Reducing the number of repeat offenders is central to eliminating overcrowding at state prisons. But programs to train and educate prisoners for easier assimilation to post-prison life require space.
“This (overcrowding) translates into institutions that are dangerously full with inmate idleness and the frustration is evident among many of the inmates and staff,” according to Mead and Hunt’s report.
Geske said the number of released prisoners who re-offend and add to prison overcrowding could be dramatically reduced if there was more space for rehabilitation programs.

A worker guides a rafter into place as work continues in April on a new 4,000-square-foot gatehouse and a 7,300-square-foot visitor’s center at Ethan Allen School in Delafield.

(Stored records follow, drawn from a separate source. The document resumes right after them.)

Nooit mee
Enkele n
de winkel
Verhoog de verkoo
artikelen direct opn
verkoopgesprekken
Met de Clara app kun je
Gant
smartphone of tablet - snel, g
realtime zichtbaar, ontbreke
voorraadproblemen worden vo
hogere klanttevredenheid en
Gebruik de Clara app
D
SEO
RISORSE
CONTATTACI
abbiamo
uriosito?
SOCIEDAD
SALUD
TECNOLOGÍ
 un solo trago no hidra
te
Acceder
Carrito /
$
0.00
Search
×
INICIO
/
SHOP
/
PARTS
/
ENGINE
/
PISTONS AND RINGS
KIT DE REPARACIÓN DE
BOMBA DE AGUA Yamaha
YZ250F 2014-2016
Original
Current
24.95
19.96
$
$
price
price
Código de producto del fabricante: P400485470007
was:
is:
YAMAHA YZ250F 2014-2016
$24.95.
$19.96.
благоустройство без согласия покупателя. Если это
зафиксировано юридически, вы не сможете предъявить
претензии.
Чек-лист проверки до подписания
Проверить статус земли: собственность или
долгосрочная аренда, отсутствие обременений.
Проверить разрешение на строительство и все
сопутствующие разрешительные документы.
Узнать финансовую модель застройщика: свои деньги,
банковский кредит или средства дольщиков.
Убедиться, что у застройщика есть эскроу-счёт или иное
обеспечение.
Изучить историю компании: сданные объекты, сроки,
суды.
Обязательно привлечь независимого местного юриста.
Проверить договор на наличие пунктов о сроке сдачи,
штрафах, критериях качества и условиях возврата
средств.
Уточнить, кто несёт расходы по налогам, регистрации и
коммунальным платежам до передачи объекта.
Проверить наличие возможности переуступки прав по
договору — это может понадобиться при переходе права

While the Wisconsin Department of Corrections is completing work and has been approved to start more, the system needs to complete more than $1 billion worth of more work to meet its capacity needs, a report suggests.
“These guys are not stupid, a lot of them are bright and have a bunch of talent,” said Geske, who meets with inmates as part of a restorative justice program. “I think the majority (of released prisoners) walk out and don’t want to re-offend.”
But even though space for prisoner rehabilitation could reduce the correctional system’s overcrowding issue, the state Legislature is most likely to approve spending on building medical facilities for aging and infirmed prisoners, Streit said.
Adequacy of mental health services is one of the few rights recognized by federal courts regarding prisoners, he said, and failure to respond could invite litigation.
The Mead & Hunt study lists “the growing number of inmates with specialized medical conditions; the significant aging of the inmate population as a result of increasing lengths of confinement; and the need to minimize escalating medical costs” as reason for the following recommendations:
- construction of a 50-bed infirmary addition as part of a recommended $17.5 million in work at Oakhill Correctional Institution in Oregon;
- a $3.7 million expansion of the health services unit at Oshkosh Correctional Institution in Oshkosh;
- renovation to expand health services programs at Redgranite Correctional Institution in Redgranite as part of a recommended $52.5 million in work;
- construction of a new health services unit and infirmary at Taycheedah Correctional Institution in Fond du Lac as part of a recommended $35.4 million in work.
“At a time of tight budgets, the Legislature would have to consider these recommendations … versus allowing current occupancy to rise by several percentage points in existing prisons,” Streit said.
Sadek said the DOC probably will continue struggling to garner money for new construction as long as the perception that prisons are built too much like palaces exists.
“There’s a misconception out there that the state is spending a lot on its prisons,” Sadek said. “It’s not true. “The state’s prisons are bare-minimum facilities. They are just (about) keeping clean and the staff safe as well as the prisoners.”